DeepES is a deep learning-based framework for enzyme screening. DeepES can identify orphan enzyme candidate protiens by focusing on biosynthetic gene clusters and KEGG RClass. DeepES uses protein sequences as inputs and evaluate whether the input genes contain biosynthetic gene clusters of interest.
- python 3.9.19 (with following packages)
- numpy 1.26.4
- pandas 2.2.1
- pytorch 1.13.0
- biopython 1.83
- fair-esm 2.0.0
By using environment.yml
, you can build an anaconda environment exactly the same as this research.
conda env create -f environment.yml
conda activate deepes
The model weights are available at Zotero. Please download files and unzip.
python embed.py \
--input_dir data \
--output_dir output
- --input_dir: Please specify the path of your directory where the input data is located.
- --output_dir: Please specify the path to save outputs.
- --reuse: Whether to use the results of previous runs. default:
True
- --batch_size: Batch size in embedding protein sequences. default:
1
- --cuda: Whether to use a GPU. default:
False
- --cpu_num: Number of threads. default:
1
python predict.py \
--input_dir data \
--output_dir output \
--model_dir model \
--rclass_list RC01053 RC00004,RC00014 RC01923
- --input_dir: Same as above.
- --output_dir: Same as above.
- --model_dir: Please specify the path of your directory where the pre-trained model weights are located.
- --rclass_list: Please specify list of RClass corresponding to sequential enzyme reactions of interest.

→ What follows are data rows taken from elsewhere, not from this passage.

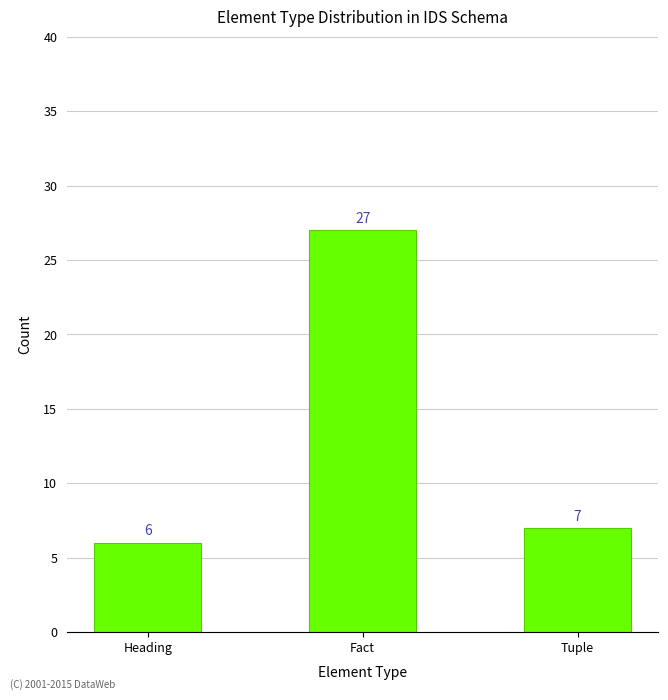

Rank the categories by value from highest to lowest.

Fact, Tuple, Heading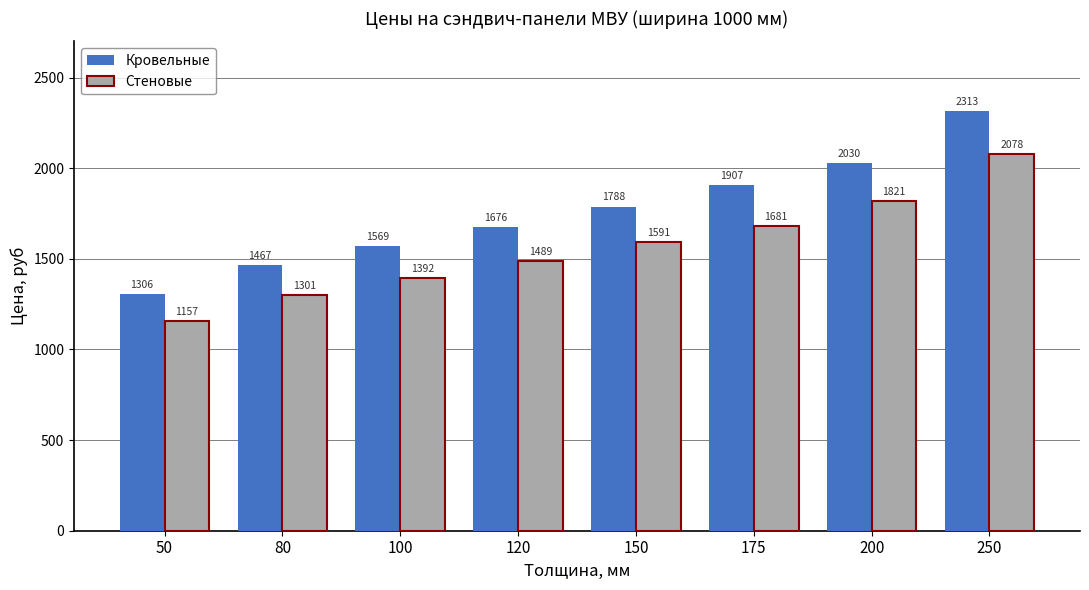

Are the bars horizontal?

No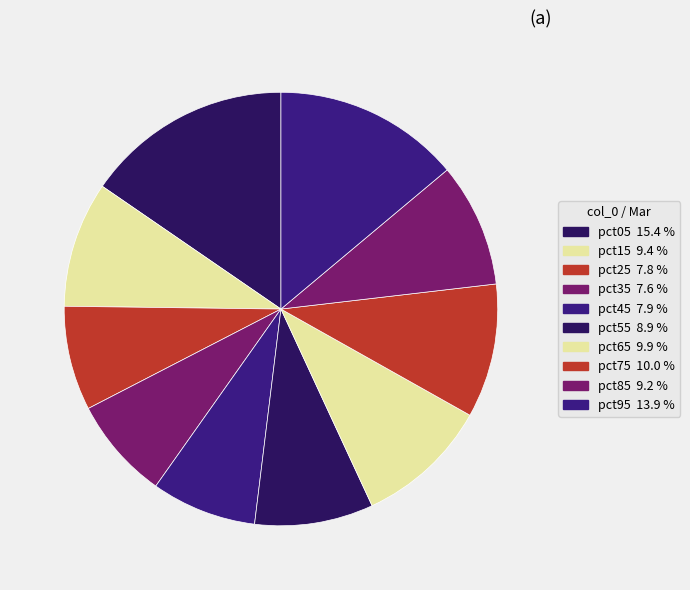

How many slices are in this pie chart?

10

- --batch_size: Batch size in calculating probabilities. default:
16
- --cuda: Same as above. default:
False
- --cpu_num: Same as above. default:
1
python evaluate.py \
--input_dir data \
--output_dir output \
--rclass_list RC01053 RC00004,RC00014 RC01923
- --input_dir: Same as above.
- --output_dir: Same as above.
- --rclass_list: Same as above.
- --window_size: Range of contiguous genes to be evaluated at a time. default:
10
- --threshold: Threshold to obtain candidate genes. default:
0.99
- --duplication: Whether to allow a single gene to be associated with multiple enzyme reactions. default:
False
You can test DeepES by running the above three commands in sequence. After the testrun, the following directory structure is created.
output
├── candidate_genes
│ └── sample_data.tsv
├── embedding_vector
│ └── sample_data.pt
├── gene_table
│ └── sample_data.tsv
├── inference
│ ├── sample_data_RC00004.npy
│ ├── sample_data_RC00014.npy
│ ├── sample_data_RC01053.npy
│ └── sample_data_RC01923.npy
└── mapping_result
└── sample_data.pkl
The result file is output/candidate_genes/sample_data.tsv
:
score | window_idx | RC01053 | RC00004,RC00014 | RC01923 |
---|---|---|---|---|
0.9999939003858481 | 0 | eco:b2261 | eco:b2260 | eco:b2262 |
0.9999939003858481 | 1 | eco:b2261 | eco:b2260 | eco:b2262 |
0.9999939003858481 | 2 | eco:b2261 | eco:b2260 | eco:b2262 |
0.9999939003858481 | 3 | eco:b2261 | eco:b2260 | eco:b2262 |
0.9999939003858481 | 4 | eco:b2261 | eco:b2260 | eco:b2262 |
0.9999939003858481 | 5 | eco:b2261 | eco:b2260 | eco:b2262 |
DeepES is released under the MIT License.